In a report that examined the rise of the external workforce, Oxford Economics found that some 65% of executives said that the external workforce is important or very important to operating at full capacity and meeting market demands, and 68%t say it is critical to developing or improving products and services.

Yet many organizations approach the “how” of engaging this external workforce without a designated strategy. Such indecision even 18 months ago may have been seen as cautious; today it is simply foolish.

The hesitations are fairly mundane: concerns over cost (easily overcome with data and a process), legal hesitations (notable, but manageable) and of course, the most obvious: concerns over the people themselves.
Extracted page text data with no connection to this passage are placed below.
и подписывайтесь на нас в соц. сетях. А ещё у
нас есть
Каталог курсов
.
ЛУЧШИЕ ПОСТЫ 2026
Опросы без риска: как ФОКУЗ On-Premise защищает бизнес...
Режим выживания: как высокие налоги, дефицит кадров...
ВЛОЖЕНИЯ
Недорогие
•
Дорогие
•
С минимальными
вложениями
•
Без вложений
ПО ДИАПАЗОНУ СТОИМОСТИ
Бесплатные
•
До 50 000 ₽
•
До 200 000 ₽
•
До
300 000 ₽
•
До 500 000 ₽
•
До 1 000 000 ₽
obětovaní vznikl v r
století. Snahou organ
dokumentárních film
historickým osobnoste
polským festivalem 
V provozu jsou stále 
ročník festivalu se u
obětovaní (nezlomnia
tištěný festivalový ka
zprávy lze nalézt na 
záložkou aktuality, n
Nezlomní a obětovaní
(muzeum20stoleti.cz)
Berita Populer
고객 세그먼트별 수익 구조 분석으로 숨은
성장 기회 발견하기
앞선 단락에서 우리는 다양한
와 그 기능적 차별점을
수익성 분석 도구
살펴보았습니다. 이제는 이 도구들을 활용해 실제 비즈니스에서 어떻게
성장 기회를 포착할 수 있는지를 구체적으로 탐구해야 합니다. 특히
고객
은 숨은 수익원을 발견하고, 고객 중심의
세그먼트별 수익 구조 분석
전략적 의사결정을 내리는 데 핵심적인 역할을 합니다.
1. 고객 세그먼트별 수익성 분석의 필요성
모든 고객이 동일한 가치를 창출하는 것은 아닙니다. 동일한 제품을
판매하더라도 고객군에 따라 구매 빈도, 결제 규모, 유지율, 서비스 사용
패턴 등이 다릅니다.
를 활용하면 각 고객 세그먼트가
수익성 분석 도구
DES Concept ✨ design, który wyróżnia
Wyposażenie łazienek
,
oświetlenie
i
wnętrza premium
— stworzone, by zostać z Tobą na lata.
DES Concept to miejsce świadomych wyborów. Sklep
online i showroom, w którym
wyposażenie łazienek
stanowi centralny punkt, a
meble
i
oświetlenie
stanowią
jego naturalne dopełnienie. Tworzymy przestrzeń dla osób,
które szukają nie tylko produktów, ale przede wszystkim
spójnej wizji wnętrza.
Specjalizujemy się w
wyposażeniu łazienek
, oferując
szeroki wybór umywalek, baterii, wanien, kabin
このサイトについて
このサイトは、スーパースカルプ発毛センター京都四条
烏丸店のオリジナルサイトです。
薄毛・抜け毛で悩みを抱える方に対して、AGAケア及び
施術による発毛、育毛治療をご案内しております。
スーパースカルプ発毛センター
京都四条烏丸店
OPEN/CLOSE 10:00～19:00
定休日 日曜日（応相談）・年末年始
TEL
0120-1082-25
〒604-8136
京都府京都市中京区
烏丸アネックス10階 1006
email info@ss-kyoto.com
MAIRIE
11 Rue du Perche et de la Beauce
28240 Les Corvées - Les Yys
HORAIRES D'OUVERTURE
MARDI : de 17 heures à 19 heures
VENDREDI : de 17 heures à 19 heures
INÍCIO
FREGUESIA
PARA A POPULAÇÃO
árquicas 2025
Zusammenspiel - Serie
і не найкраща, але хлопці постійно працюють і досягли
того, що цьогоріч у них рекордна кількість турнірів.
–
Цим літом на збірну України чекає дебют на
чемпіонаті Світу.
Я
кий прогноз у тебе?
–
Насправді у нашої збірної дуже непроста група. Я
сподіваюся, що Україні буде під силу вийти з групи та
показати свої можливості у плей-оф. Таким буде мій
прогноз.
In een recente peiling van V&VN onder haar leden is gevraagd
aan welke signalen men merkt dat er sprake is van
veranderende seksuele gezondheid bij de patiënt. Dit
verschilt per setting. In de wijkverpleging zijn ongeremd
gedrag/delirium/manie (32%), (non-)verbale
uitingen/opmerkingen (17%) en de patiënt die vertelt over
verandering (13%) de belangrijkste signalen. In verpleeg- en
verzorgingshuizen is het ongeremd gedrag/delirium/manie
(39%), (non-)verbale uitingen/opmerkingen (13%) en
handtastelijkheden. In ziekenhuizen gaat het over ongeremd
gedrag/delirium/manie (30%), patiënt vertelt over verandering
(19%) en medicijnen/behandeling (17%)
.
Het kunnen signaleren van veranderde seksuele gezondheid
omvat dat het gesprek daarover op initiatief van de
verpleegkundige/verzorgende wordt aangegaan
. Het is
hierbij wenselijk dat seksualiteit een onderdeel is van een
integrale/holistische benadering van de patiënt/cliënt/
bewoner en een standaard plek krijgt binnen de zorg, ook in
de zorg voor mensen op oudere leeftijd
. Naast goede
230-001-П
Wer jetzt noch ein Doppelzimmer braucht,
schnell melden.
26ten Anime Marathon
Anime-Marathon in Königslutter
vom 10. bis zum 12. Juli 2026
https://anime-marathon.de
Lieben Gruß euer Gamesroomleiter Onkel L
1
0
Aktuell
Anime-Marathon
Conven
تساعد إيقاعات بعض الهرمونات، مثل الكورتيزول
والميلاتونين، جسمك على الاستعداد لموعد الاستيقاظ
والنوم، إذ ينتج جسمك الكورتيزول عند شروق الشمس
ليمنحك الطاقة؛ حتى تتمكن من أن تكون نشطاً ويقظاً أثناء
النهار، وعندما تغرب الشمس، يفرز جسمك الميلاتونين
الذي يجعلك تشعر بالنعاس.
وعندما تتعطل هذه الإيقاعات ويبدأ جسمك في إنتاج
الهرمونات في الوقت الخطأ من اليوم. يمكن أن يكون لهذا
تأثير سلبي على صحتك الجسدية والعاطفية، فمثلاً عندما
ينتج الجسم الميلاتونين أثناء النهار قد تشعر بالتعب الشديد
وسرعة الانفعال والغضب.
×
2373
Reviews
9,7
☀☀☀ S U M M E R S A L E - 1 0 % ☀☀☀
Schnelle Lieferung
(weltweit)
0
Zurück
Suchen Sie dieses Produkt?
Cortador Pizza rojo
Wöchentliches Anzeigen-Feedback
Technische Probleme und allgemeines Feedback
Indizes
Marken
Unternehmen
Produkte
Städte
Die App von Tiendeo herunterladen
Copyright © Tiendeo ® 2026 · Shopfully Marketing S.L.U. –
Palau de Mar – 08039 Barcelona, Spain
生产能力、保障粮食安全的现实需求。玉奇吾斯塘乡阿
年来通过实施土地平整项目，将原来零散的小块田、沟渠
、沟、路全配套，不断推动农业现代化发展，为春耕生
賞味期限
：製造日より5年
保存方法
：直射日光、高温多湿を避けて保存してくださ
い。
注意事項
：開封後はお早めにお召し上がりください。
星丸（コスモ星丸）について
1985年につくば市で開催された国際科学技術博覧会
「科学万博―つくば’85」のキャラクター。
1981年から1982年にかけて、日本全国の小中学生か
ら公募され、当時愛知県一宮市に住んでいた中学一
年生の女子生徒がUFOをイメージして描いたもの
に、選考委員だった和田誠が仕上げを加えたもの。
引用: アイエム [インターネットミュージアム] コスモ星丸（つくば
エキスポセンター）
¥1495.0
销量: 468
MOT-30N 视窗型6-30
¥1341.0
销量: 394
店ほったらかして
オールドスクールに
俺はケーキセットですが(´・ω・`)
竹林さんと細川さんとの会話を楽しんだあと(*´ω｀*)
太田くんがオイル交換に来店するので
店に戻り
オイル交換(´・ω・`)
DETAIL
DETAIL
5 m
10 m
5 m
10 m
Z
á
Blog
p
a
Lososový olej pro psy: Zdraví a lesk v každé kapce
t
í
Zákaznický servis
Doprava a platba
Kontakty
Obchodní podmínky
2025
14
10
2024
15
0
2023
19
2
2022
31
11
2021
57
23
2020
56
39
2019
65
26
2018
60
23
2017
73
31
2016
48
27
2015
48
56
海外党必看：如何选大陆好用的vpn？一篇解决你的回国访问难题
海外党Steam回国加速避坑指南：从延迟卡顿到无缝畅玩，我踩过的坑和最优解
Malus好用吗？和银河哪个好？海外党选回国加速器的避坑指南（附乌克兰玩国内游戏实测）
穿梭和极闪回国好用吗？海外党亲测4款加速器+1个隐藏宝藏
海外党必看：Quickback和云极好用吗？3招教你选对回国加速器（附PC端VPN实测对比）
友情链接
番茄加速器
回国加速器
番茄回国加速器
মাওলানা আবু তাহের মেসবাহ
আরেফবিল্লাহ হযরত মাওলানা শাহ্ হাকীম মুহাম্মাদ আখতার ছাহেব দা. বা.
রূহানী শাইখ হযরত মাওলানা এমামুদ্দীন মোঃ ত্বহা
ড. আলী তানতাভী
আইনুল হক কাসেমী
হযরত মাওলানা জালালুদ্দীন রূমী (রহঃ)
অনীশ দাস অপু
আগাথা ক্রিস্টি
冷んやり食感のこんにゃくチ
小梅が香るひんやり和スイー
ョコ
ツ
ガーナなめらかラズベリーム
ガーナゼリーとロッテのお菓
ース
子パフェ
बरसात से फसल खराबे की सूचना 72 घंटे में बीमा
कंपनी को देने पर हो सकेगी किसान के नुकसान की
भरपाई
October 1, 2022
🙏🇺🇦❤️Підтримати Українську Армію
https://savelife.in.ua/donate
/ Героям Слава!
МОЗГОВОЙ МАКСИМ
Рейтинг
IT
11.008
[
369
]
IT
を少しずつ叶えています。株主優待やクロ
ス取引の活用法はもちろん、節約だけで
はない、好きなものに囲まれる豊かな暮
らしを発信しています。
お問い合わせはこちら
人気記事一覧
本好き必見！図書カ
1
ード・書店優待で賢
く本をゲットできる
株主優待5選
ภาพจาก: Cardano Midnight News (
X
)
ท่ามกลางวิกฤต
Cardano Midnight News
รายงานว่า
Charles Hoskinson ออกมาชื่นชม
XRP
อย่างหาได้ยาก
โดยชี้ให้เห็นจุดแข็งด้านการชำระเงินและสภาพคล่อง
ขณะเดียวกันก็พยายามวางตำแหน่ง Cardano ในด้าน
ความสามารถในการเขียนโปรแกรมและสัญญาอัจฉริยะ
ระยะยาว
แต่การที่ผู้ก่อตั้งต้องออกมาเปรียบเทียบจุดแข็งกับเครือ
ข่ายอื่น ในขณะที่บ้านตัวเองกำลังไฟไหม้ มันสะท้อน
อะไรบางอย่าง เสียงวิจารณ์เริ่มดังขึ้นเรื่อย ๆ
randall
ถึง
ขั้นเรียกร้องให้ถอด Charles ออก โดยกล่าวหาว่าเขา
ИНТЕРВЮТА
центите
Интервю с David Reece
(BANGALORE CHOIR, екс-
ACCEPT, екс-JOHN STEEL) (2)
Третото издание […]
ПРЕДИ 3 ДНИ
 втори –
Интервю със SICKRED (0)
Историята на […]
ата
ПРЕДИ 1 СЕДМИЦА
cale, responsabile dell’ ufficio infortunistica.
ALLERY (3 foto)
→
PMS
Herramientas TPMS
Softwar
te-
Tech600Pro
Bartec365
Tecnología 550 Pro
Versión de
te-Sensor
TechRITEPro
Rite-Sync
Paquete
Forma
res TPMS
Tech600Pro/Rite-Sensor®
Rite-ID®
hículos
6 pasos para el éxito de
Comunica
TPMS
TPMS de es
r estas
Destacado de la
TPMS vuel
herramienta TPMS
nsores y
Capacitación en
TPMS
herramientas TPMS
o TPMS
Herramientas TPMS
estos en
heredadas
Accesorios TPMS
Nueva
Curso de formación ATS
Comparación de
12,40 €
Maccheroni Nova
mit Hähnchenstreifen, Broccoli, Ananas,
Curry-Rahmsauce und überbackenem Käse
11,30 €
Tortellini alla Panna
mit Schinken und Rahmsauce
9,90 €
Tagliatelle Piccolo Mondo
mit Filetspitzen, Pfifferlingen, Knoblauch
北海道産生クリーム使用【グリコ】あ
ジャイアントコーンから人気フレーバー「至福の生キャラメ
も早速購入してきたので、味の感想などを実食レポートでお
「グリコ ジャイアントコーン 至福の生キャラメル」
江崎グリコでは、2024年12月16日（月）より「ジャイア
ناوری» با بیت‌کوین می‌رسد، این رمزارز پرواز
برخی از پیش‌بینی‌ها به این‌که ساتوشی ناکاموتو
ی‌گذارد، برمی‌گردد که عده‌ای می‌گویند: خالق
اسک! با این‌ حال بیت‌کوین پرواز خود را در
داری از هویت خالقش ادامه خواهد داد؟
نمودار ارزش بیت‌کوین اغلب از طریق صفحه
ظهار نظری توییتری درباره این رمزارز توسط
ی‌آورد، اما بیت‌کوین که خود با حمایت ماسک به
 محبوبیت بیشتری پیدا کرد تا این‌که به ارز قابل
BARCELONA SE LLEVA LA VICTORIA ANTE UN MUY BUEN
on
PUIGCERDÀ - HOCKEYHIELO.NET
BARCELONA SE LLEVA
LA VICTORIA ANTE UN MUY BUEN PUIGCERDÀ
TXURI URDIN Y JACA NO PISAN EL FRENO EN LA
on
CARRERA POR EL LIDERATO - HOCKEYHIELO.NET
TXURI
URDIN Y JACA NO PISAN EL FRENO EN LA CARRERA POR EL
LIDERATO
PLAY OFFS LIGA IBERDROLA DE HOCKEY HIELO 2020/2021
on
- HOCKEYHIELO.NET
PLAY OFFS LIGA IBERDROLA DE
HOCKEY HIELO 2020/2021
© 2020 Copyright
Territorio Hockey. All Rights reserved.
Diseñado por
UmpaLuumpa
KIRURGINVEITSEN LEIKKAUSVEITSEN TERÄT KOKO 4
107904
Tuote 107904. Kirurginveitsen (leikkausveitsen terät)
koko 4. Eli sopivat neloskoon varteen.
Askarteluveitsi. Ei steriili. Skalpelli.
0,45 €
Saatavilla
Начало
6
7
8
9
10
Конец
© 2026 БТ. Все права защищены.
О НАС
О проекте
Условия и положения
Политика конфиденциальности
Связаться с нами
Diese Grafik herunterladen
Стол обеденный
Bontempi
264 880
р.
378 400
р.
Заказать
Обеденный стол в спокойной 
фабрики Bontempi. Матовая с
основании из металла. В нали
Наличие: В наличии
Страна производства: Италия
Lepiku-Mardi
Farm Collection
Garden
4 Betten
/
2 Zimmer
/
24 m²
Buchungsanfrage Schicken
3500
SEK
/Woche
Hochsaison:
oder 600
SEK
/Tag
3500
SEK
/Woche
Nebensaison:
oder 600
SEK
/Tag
It’s a fairly easy decision what resource to engage: if the needs closely align to the job description of current employees or requires a high degree of oversight or is a core need to the business at large, it is a position or potentially a managed offshore team. But, engaged strategically, independent labor can also help organizations quickly develop new lines of business, open new markets or execute key organizational objectives. Find and curate these relationships directly to save anywhere from 30%-70% per engagement over traditional staffing or consulting firm models. The benefit?  Developing pools of talent “known” (and loyal) to your organization as a result. The cost savings are significant, but the brand equity, immeasurable.

The unknown for many organizations? How to engage—and re-engage—these in-demand workers, playing not just as a valued employer, but also as a client of choice. The reality? This work is already being done at your organization—it just likely isn’t being done as strategically as it could be. And if there’s one thing we don’t need in the return to normal, it’s ad hoc initiatives.

Fluidity is the new normal

The opportunity is here. Now is the time to revisualize and right-size workforces by thinking of people as hives rather than teams that band and disband as needed, and thinking of work as a task to be accomplished, rather than as a skill to be hired on an individual basis.

Make this a priority now, or risk irrelevance as a result.